Sepenggal kalimat Jania Hasan, seorang ibu rumah tangga yang ketiga anaknya bisa menyelesaikan kuliah dari pala. Dari menjual biji-biji pala cokelat kehitaman ke kios atau pengepul. Melalui biji pala, kehidupan tumbuh, berkembang, dan bertunas di Bobane Indah, Maluku Utara.
“Tong hidup dari ini toh, pala ini. Kalau tong tara punya beras, tinggal bawa tong punya pala ini ke kios, bisa dapat beras. Kalau pala ini sampai diganti sawit, tong tidak rela. Kalau bisa, sebelum sawit itu masuk, tong saja mati duluan.”
Pala, Simbol Kehidupan Masyarakat Adat Patani
Maluku Utara, dengan luas daratan mencapai sekitar 4,5 juta hektare, adalah negeri kepulauan yang istimewa. Terdiri dari hampir 1.500 pulau dan hanya empat di antaranya adalah pulau besar, yaitu PulaubBacan, Obi, Morotai dan Halmahera. Ini menjadikan Maluku Utara, sangat Indonesia. Indonesia yang di mata dunia dikenal sebagai negara kepulauan terbesar. Keanekaragaman hayati kepulauan menopang kehidupan masyarakat Maluku Utara yang umumnya menjadi petani dan nelayan. Selama ini mereka tidak pernah kekurangan bahan makanan dan hidup berkecukupan. Mayoritas petani mengusahakan tanaman kakao, kelapa, dan terutama pala ataupun cengkeh.
Halmahera, pulau terbesar di Maluku Utara, berbentuk seperti huruf K hendak jatuh. Ujung kaki depannya, dimana masyarakat adat Patani berada, adalah daerah pala. Masyarakat adat Patani di Desa Bobane Indah, Kecamatan Patani Barat, Halmahera Tengah, mengenal pala (Myristica fragrans) dari orangtua mereka. Semenjak lahir, mereka telah menghirup aroma biji pala yang wanginya selalu memenuhi rumah. Anak-anak, sejak umur 3 tahun sudah diajak ke kebun untuk mengenal tanaman pala dan mengumpulkannya. Tidak hanya Ibu Jania Hasan, 70% masyarakat adat Patani di Bobane Indah bertanam pala (Badan Pusat Statistik, 2015). Dari pohon pala, anak-anak di Bobane Indah dapat bersekolah hingga kuliah, sementara orangtua mereka, dapat menunaikan ibadah haji.
Kearifan yang Menyelamatkan
Pala adalah tanaman yang ramah. Ia toleran terhadap keberadaan tanaman lain. Bersama dengan pala, masyarakat biasa menanami kebun mereka dengan kelapa dan cengkeh.

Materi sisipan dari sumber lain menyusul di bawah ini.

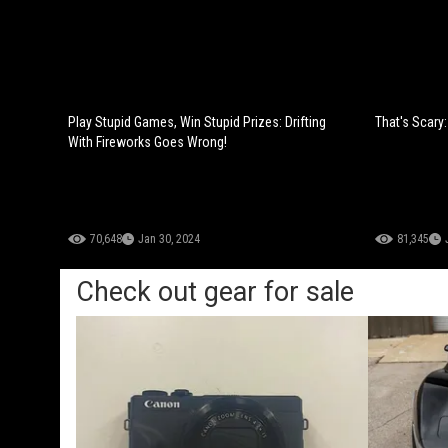
Play Stupid Games, Win Stupid Prizes: Drifting
That's Scary
With Fireworks Goes Wrong!
70,648
Jan 30, 2024
81,345
Check out gear for sale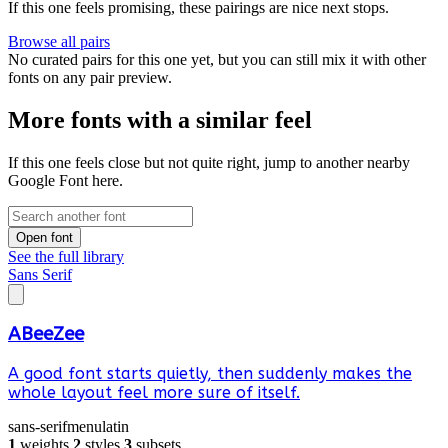
If this one feels promising, these pairings are nice next stops.
Browse all pairs
No curated pairs for this one yet, but you can still mix it with other
fonts on any pair preview.
More fonts with a similar feel
If this one feels close but not quite right, jump to another nearby
Google Font here.
Open font
See the full library
Sans Serif
ABeeZee
A good font starts quietly, then suddenly makes the
whole layout feel more sure of itself.
sans-serif
menu
latin
1
weights
2
styles
3
subsets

Pala juga menjadi simbol penghormatan mereka kepada alam. Tanaman pala tidak bisa hidup tanpa naungan. Pepohonan hutan memberikan naungan itu, sehingga tanaman pala bisa tumbuh baik. Dengan begitu, masyarakat adat Patani tidak mengizinkan pembabatan hutan dan tetap menjaganya dengan baik. Hutan yang tetap lestari, sekaligus melindungi cadangan air mereka.
Selain pala yang ditanam di kebun, masyarakat adat Patani juga mengenal pala hutan, yaitu pala yang tumbuh liar di dalam hutan, yang disebarkan oleh burung-burung. Secara adat, hutan telah dibagi menjadi beberapa kelompok, sehingga tiap orang dalam kelompok dapat memanen pala hutan di wilayah pembagiannya. Pala hutan dipanen, terutama bila ada anggota masyarakat yang tidak bisa memanen pala di kebunnya. Model pembagian cadangan pala ini sudah turun temurun dilakukan oleh masyarakat adat Patani.
Dalam memanen buah pala, dikenal satu kesepakatan bersama. Buah-buah pala yang jatuh ke tanah boleh diambil oleh siapa saja, kecuali pemilik pohon. Biasanya buah-buah pala ini akan diambil oleh orang lain yang sedang tidak bisa memanen pohon palanya sendiri. Atau kadang-kadang oleh anak-anak kecil yang menginginkan uang jajan lebih. Memungut buah pala yang jatuh, adalah kearifan yang menyatukan masyarakat adat Patani. Mereka saling mengikat diri untuk saling memberikan rasa aman kepada sesama anggota komunitas.
Pala, bagi masyarakat adat Patani, bukan hanya menjadi simbol kekuatan ekonomi, melainkan juga kekuatan sosial.